▸ EXTRAIT DE PAGE:

****************************************

A partir de ce pitch peu alléchant, l'auteur nous offre un divertissement jubilatoire, qui fait rire, souvent, s'étire un peu parfois, pour développer avec désinvolture et humour les soubresauts d'un couple de la rencontre, sur Internet bien sûr, à sa séparation. Les histoires d'amour ne ressemblent-elles pas toutes aujourd'hui à des CDD et ne sont-elles pas un bien de consommation comme un autre ?
Mais à travers cette histoire banale et ses personnages, c'est aussi d'ego ou de confiance en soi qui fait défaut, de peurs, de liberté, de respect, de rêves ou fantasmes, que l'auteur nous parle. Et finalement, devant les jeux cruels ou les pièges tendus par l'un ou l'autre, c'est la vacuité de ce monde de communication et l'angoisse devant ce vide de toute une génération que ce roman reflète.

****************************************

▸ TÂCHE À RÉALISER 1: D'après la critique du roman, qu'est-ce qui vaut au livre d'être qualifié de « divertissement jubilatoire », et quelle réserve accompagne ce jugement ? Répondez en une à trois phrases.
▸ TÂCHE À RÉALISER 2: Prolongez la critique du roman à partir de sa dernière phrase.

****************************************

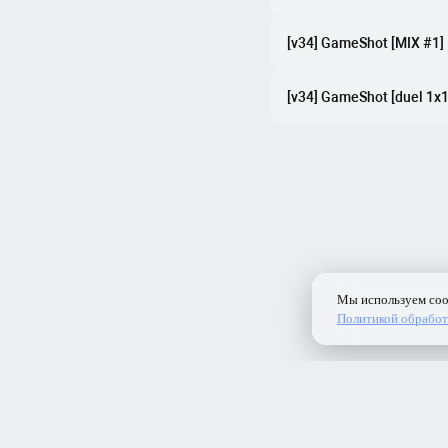
[v34] GameShot [MIX #1]
[v34] GameShot [duel 1x1]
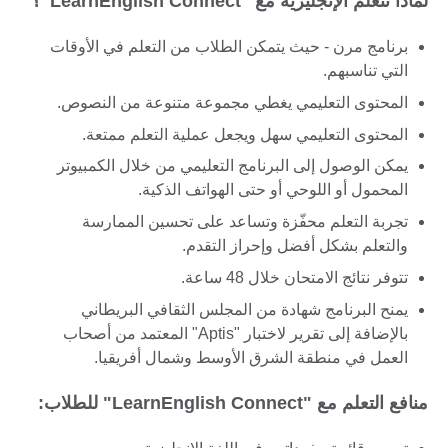
لماذا تتعلم الإنجليزية مع "LearnEnglish Connect"؟
برنامج مرن - حيث يتمكن الطلاب من التعلم في الأوقات
التي تناسبهم.
المحتوى التعليمي يغطي مجموعة متنوعة من النصوص.
المحتوى التعليمي سهل ويجعل عملية التعلم ممتعة.
يمكن الوصول إلى البرنامج التعليمي من خلال الكمبيوتر
المحمول أو اللوحي أو حتى الهواتف الذكية.
تجربة التعلم محفّزة وتساعد على تحسين الممارسة
والتعلم بشكل أفضل وإحراز التقدم.
تتوفر نتائج الامتحان خلال 48 ساعة.
يمنح البرنامج شهادة من المجلس الثقافي البريطاني
بالإضافة إلى تقرير لاختبار "Aptis" المعتمد من أصحاب
العمل في منطقة الشرق الأوسط وشمال أفريقيا.
منافع التعلم مع "LearnEnglish Connect" للطلاب:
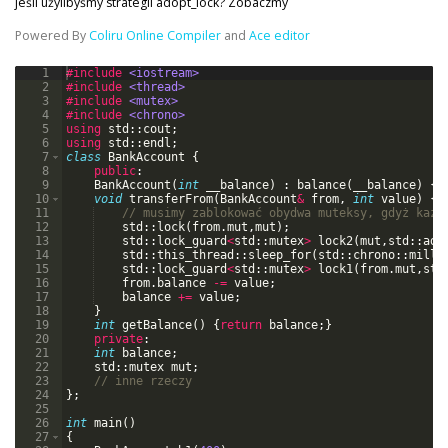
jeśli użylibyśmy strategii adopt_lock? Zobaczmy
Powered By
Coliru Online Compiler
and
Ace editor
1
#include
 <iostream>
2
#include
 <thread>
3
#include
 <mutex>
4
#include
 <chrono>
5
using
std
::
cout
;
6
using
std
::
endl
;
7
class
BankAccount
{
8
public
:
9
BankAccount
(
int
__balance
)
:
balance
(
__balance
)
{
}
10
void
transferFrom
(
BankAccount
&
from
,
int
value
)
{
11
// musimy zablokować obydwa muteksy, gdyż każd
12
std
::
lock
(
from
.
mut
,
mut
)
;
13
std
::
lock_guard
<
std
::
mutex
>
lock2
(
mut
,
std
::
ado
14
std
::
this_thread
::
sleep_for
(
std
::
chrono
::
milli
15
std
::
lock_guard
<
std
::
mutex
>
lock1
(
from
.
mut
,
std
16
from
.
balance
-=
value
;
17
balance
+=
value
;
18
}
19
int
getBalance
(
)
{
return
balance
;
}
20
private
:
21
int
balance
;
22
std
::
mutex
mut
;
23
// inne rzeczy
24
}
;
25
26
int
main
(
)
27
{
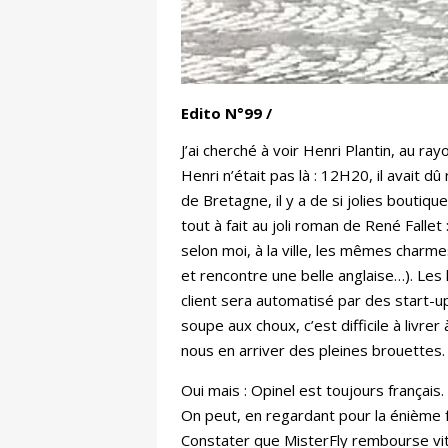
Edito N°99 /
J’ai cherché à voir Henri Plantin, au ra
Henri n’était pas là : 12H20, il avait d
de Bretagne, il y a de si jolies boutiq
tout à fait au joli roman de René Fallet
selon moi, à la ville, les mêmes charme
et rencontre une belle anglaise…). Les
client sera automatisé par des start-up 
soupe aux choux, c’est difficile à livre
nous en arriver des pleines brouettes.
Oui mais : Opinel est toujours français.
On peut, en regardant pour la énième 
Constater que MisterFly rembourse vite 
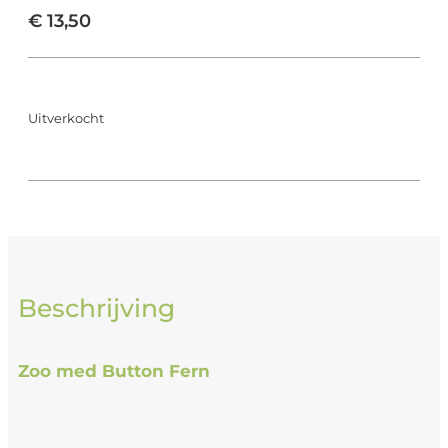
€
13,50
Uitverkocht
Beschrijving
Zoo med Button Fern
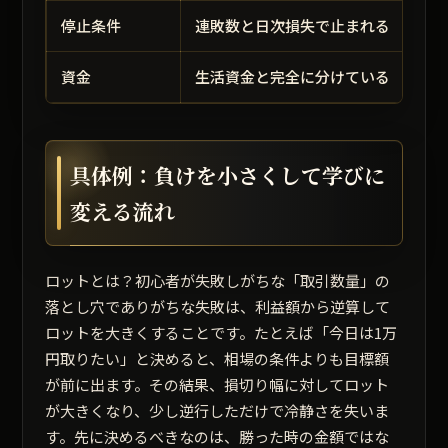
停止条件
連敗数と日次損失で止まれる
資金
生活資金と完全に分けている
具体例：負けを小さくして学びに
変える流れ
ロットとは？初心者が失敗しがちな「取引数量」の
落とし穴でありがちな失敗は、利益額から逆算して
ロットを大きくすることです。たとえば「今日は1万
円取りたい」と決めると、相場の条件よりも目標額
が前に出ます。その結果、損切り幅に対してロット
が大きくなり、少し逆行しただけで冷静さを失いま
す。先に決めるべきなのは、勝った時の金額ではな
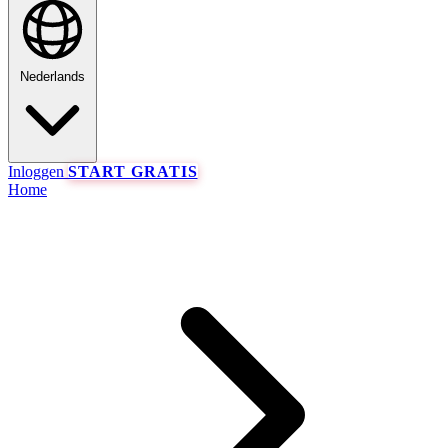
Nederlands
Inloggen
START GRATIS
Home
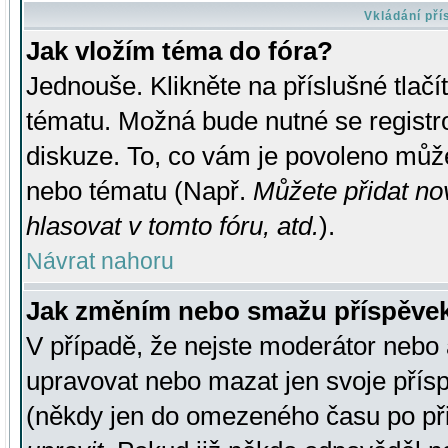
Vkládání př
Jak vložím téma do fóra?
Jednouše. Klikněte na příslušné tlač
tématu. Možná bude nutné se registro
diskuze. To, co vám je povoleno může
nebo tématu (Např.
Můžete přidat no
hlasovat v tomto fóru, atd.
).
Návrat nahoru
Jak změním nebo smažu příspěve
V případě, že nejste moderátor nebo 
upravovat nebo mazat jen svoje přís
(někdy jen do omezeného času po přis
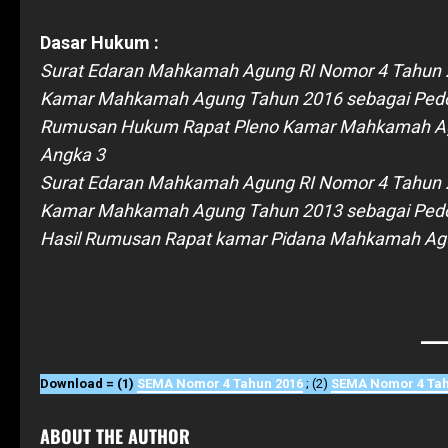
Dasar Hukum :
Surat Edaran Mahkamah Agung RI Nomor 4 Tahun 
Kamar Mahkamah Agung Tahun 2016 sebagai Pedom
Rumusan Hukum Rapat Pleno Kamar Mahkamah Ag
Angka 3
Surat Edaran Mahkamah Agung RI Nomor 4 Tahun 
Kamar Mahkamah Agung Tahun 2013 sebagai Pedom
Hasil Rumusan Rapat kamar Pidana Mahkamah Ag
Download = (1)
SEMA Nomor 4 Tahun 2016
; (2)
SEMA Nomor 4 Tah
ABOUT THE AUTHOR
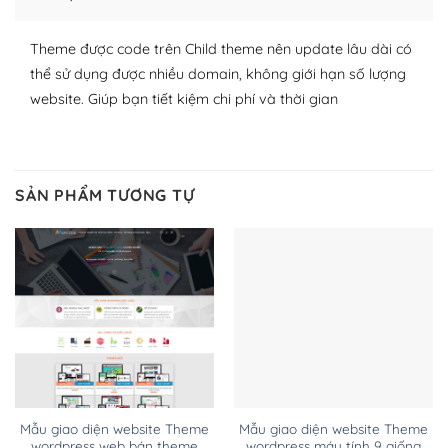
WordPress đa dạng plugin và themes
Theme được code trên Child theme nên update lâu dài có
thể sử dụng được nhiều domain, không giới hạn số lượng
– Dễ sử dụng
website. Giúp bạn tiết kiệm chi phí và thời gian
Với mọi Hosting bất kỳ thì WordPress đều có thể dễ
dàng thiết lập vì thực tế nó đã cung cấp khoảng 60%
toàn bộ web.
SẢN PHẨM TƯƠNG TỰ
Và bạn có toàn quyền tự do khi quyết định nơi lưu trữ
trang web WordPress của bạn.
Dễ dàng lựa chọn Hosting cho website WordPress
– Bảo mật cực tốt
Vì WordPress hiện là nền tảng xây dựng trang web và
blog lớn nhất trên thế giới, quan trọng nhất là bảo vệ
nội dung của mình khỏi các cuộc tấn công spam.
Mẫu giao diện website Theme
Mẫu giao diện website Theme
wordpress web bán theme
wordpress máy tính 9 giống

****************************************

▸ CORRIGÉ 1: Le livre est qualifié de « divertissement jubilatoire » parce qu'il « fait rire, souvent » et développe « avec désinvolture et humour » les soubresauts d'un couple, de sa rencontre sur Internet à sa séparation. La réserve tient au fait qu'il « s'étire un peu parfois ».

▸ CORRIGÉ 2:
Les protagonistes sont certes caricaturaux, de l'enfant gâté figé dans une posture d'artiste génial et incompris qui se conduit avec une muflerie hallucinante, la chargée de communication falote et complexée par son physique et sa "normalité", des copains immatures de l'un à la copine de Méline qui s'imagine en maîtresse-femme et en manipulatrice en passant par Fabrice, le collègue qui s'avère d'une neutralité pathologique, tous ont pour point commun d'être un peu perdus, plombés par la solitude et en quête d'un autre (ou des autres) pour donner un sens à leur agitation.

Une tragi-comédie mise en scène à la première personne en de très courts chapitres, pleine de clichés et de références populaires autant musicales qu'audiovisuelles, embarquée par un rythme enlevé, baignée d'humour et jouant du sens du détail et de la férocité du trait aussi bien que du clin d'œil, qui s'avère parfaitement désopilante et fort jouissive. Plus caustique et plus profonde aussi, par la façon dont l'auteur détourne les codes du genre et ancre son récit dans la société contemporaine, que ce qu'elle pourrait sembler être.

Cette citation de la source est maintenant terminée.